Data for the task below:

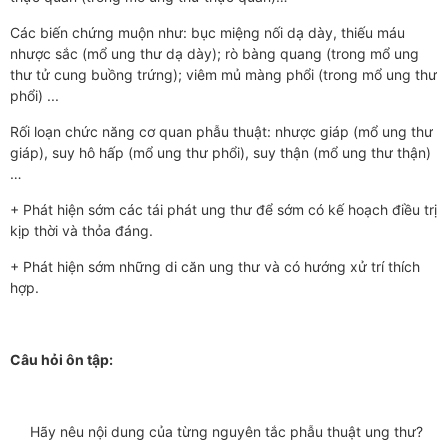
Các biến chứng muộn như: bục miệng nối dạ dày, thiếu máu
nhược sắc (mổ ung thư dạ dày); rò bàng quang (trong mổ ung
thư tử cung buồng trứng); viêm mủ màng phổi (trong mổ ung thư
phổi) ...
Rối loạn chức năng cơ quan phẫu thuật: nhược giáp (mổ ung thư
giáp), suy hô hấp (mổ ung thư phổi), suy thận (mổ ung thư thận)
…
+ Phát hiện sớm các tái phát ung thư để sớm có kế hoạch điều trị
kịp thời và thỏa đáng.
+ Phát hiện sớm những di căn ung thư và có hướng xử trí thích
hợp.
Câu hỏi ôn tập:
Hãy nêu nội dung của từng nguyên tắc phẫu thuật ung thư?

End of Data for the task.

> _Problem_
Everything in the records must be returned exactly, except the pictures.

> _Answer_
Các biến chứng muộn như: bục miệng nối dạ dày, thiếu máu
nhược sắc (mổ ung thư dạ dày); rò bàng quang (trong mổ ung
thư tử cung buồng trứng); viêm mủ màng phổi (trong mổ ung thư
phổi) ...
Rối loạn chức năng cơ quan phẫu thuật: nhược giáp (mổ ung thư
giáp), suy hô hấp (mổ ung thư phổi), suy thận (mổ ung thư thận)
…
+ Phát hiện sớm các tái phát ung thư để sớm có kế hoạch điều trị
kịp thời và thỏa đáng.
+ Phát hiện sớm những di căn ung thư và có hướng xử trí thích
hợp.
Câu hỏi ôn tập:
Hãy nêu nội dung của từng nguyên tắc phẫu thuật ung thư?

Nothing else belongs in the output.